- [PROBLEM TO SOLVE]:
Reproduce every line of the material that follows without changes, but leave the pictures out.

################

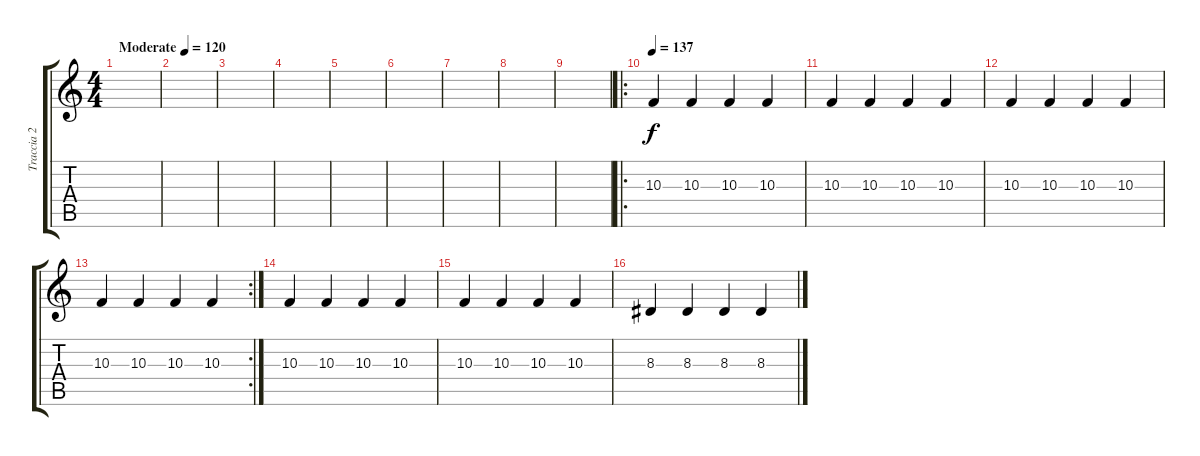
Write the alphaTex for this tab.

\track ("Traccia 2" "Traccia 2") {instrument acousticgrandpiano}
\staff {score tabs}
\tuning (E4 B3 G3 D3 A2 E2) {hide}
\ts (4 4)
\tempo (120 "Moderate")
\clef g2
\ks c
|
|
|
|
|
|
|
|
|
\ro
\tempo 137
10.3.4 10.3.4 10.3.4 10.3.4 |
10.3.4 10.3.4 10.3.4 10.3.4 |
10.3.4 10.3.4 10.3.4 10.3.4 |
\rc 2
10.3.4 10.3.4 10.3.4 10.3.4 |
10.3.4 10.3.4 10.3.4 10.3.4 |
10.3.4 10.3.4 10.3.4 10.3.4 |
8.3.4 8.3.4 8.3.4 8.3.4
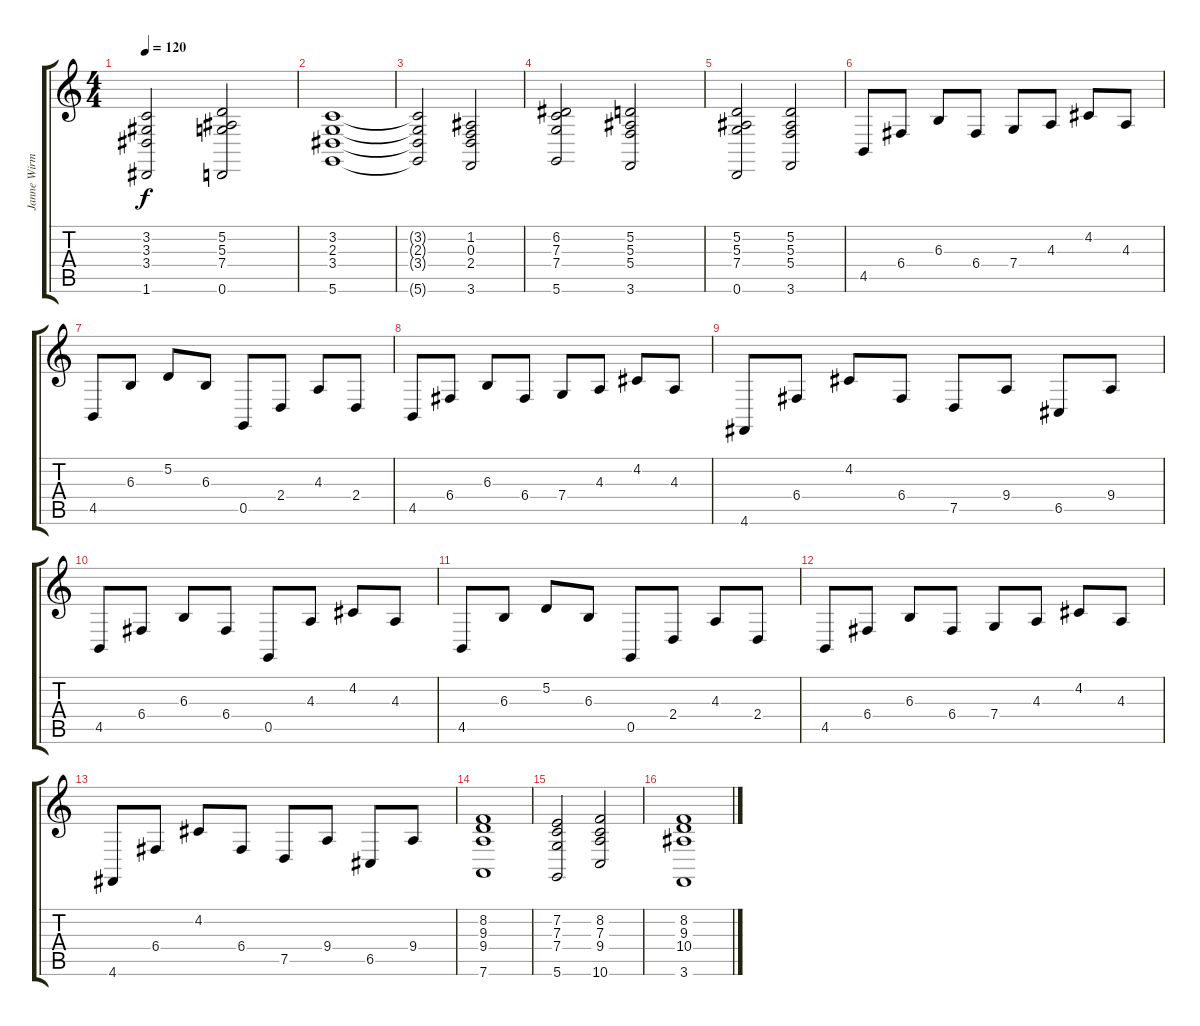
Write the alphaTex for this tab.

\track ("Janne Wirman 2" "Janne Wirm") {instrument choiraahs}
\staff {score tabs}
\tuning (D4 A3 F3 C3 G2 D2) {hide}
\ts (4 4)
\tempo 120
\clef g2
\ks c
(3.2 3.3 3.4 1.6).2{dy f} (5.2 5.3 7.4 0.6).2 |
(3.2 2.3 3.4 5.6).1 |
(3.2{t} 2.3{t} 3.4{t} 5.6{t}).2 (1.2 0.3 2.4 3.6).2 |
(6.2 7.3 7.4 5.6).2 (5.2 5.3 5.4 3.6).2 |
(5.2 5.3 7.4 0.6).2 (5.2 5.3 5.4 3.6).2 |
4.5.8{instrument pad1newage} 6.4.8 6.3.8 6.4.8 7.4.8 4.3.8 4.2.8 4.3.8 |
4.5.8 6.3.8 5.2.8 6.3.8 0.5.8 2.4.8 4.3.8 2.4.8 |
4.5.8 6.4.8 6.3.8 6.4.8 7.4.8 4.3.8 4.2.8 4.3.8 |
4.6.8 6.4.8 4.2.8 6.4.8 7.5.8 9.4.8 6.5.8 9.4.8 |
4.5.8 6.4.8 6.3.8 6.4.8 0.5.8 4.3.8 4.2.8 4.3.8 |
4.5.8 6.3.8 5.2.8 6.3.8 0.5.8 2.4.8 4.3.8 2.4.8 |
4.5.8 6.4.8 6.3.8 6.4.8 7.4.8 4.3.8 4.2.8 4.3.8 |
4.6.8 6.4.8 4.2.8 6.4.8 7.5.8 9.4.8 6.5.8 9.4.8 |
(8.2 9.3 9.4 7.6).1{instrument choiraahs} |
(7.2 7.3 7.4 5.6).2 (8.2 7.3 9.4 10.6).2 |
(8.2 9.3 10.4 3.6).1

################

- [RESPONSE TO THIS EXERCISE]:
Write the alphaTex for this tab.

\track ("Traccia 2" "Traccia 2") {instrument acousticgrandpiano}
\staff {score tabs}
\tuning (E4 B3 G3 D3 A2 E2) {hide}
\ts (4 4)
\tempo (120 "Moderate")
\clef g2
\ks c
|
|
|
|
|
|
|
|
|
\ro
\tempo 137
10.3.4 10.3.4 10.3.4 10.3.4 |
10.3.4 10.3.4 10.3.4 10.3.4 |
10.3.4 10.3.4 10.3.4 10.3.4 |
\rc 2
10.3.4 10.3.4 10.3.4 10.3.4 |
10.3.4 10.3.4 10.3.4 10.3.4 |
10.3.4 10.3.4 10.3.4 10.3.4 |
8.3.4 8.3.4 8.3.4 8.3.4
Write the alphaTex for this tab.

\track ("Janne Wirman 2" "Janne Wirm") {instrument choiraahs}
\staff {score tabs}
\tuning (D4 A3 F3 C3 G2 D2) {hide}
\ts (4 4)
\tempo 120
\clef g2
\ks c
(3.2 3.3 3.4 1.6).2{dy f} (5.2 5.3 7.4 0.6).2 |
(3.2 2.3 3.4 5.6).1 |
(3.2{t} 2.3{t} 3.4{t} 5.6{t}).2 (1.2 0.3 2.4 3.6).2 |
(6.2 7.3 7.4 5.6).2 (5.2 5.3 5.4 3.6).2 |
(5.2 5.3 7.4 0.6).2 (5.2 5.3 5.4 3.6).2 |
4.5.8{instrument pad1newage} 6.4.8 6.3.8 6.4.8 7.4.8 4.3.8 4.2.8 4.3.8 |
4.5.8 6.3.8 5.2.8 6.3.8 0.5.8 2.4.8 4.3.8 2.4.8 |
4.5.8 6.4.8 6.3.8 6.4.8 7.4.8 4.3.8 4.2.8 4.3.8 |
4.6.8 6.4.8 4.2.8 6.4.8 7.5.8 9.4.8 6.5.8 9.4.8 |
4.5.8 6.4.8 6.3.8 6.4.8 0.5.8 4.3.8 4.2.8 4.3.8 |
4.5.8 6.3.8 5.2.8 6.3.8 0.5.8 2.4.8 4.3.8 2.4.8 |
4.5.8 6.4.8 6.3.8 6.4.8 7.4.8 4.3.8 4.2.8 4.3.8 |
4.6.8 6.4.8 4.2.8 6.4.8 7.5.8 9.4.8 6.5.8 9.4.8 |
(8.2 9.3 9.4 7.6).1{instrument choiraahs} |
(7.2 7.3 7.4 5.6).2 (8.2 7.3 9.4 10.6).2 |
(8.2 9.3 10.4 3.6).1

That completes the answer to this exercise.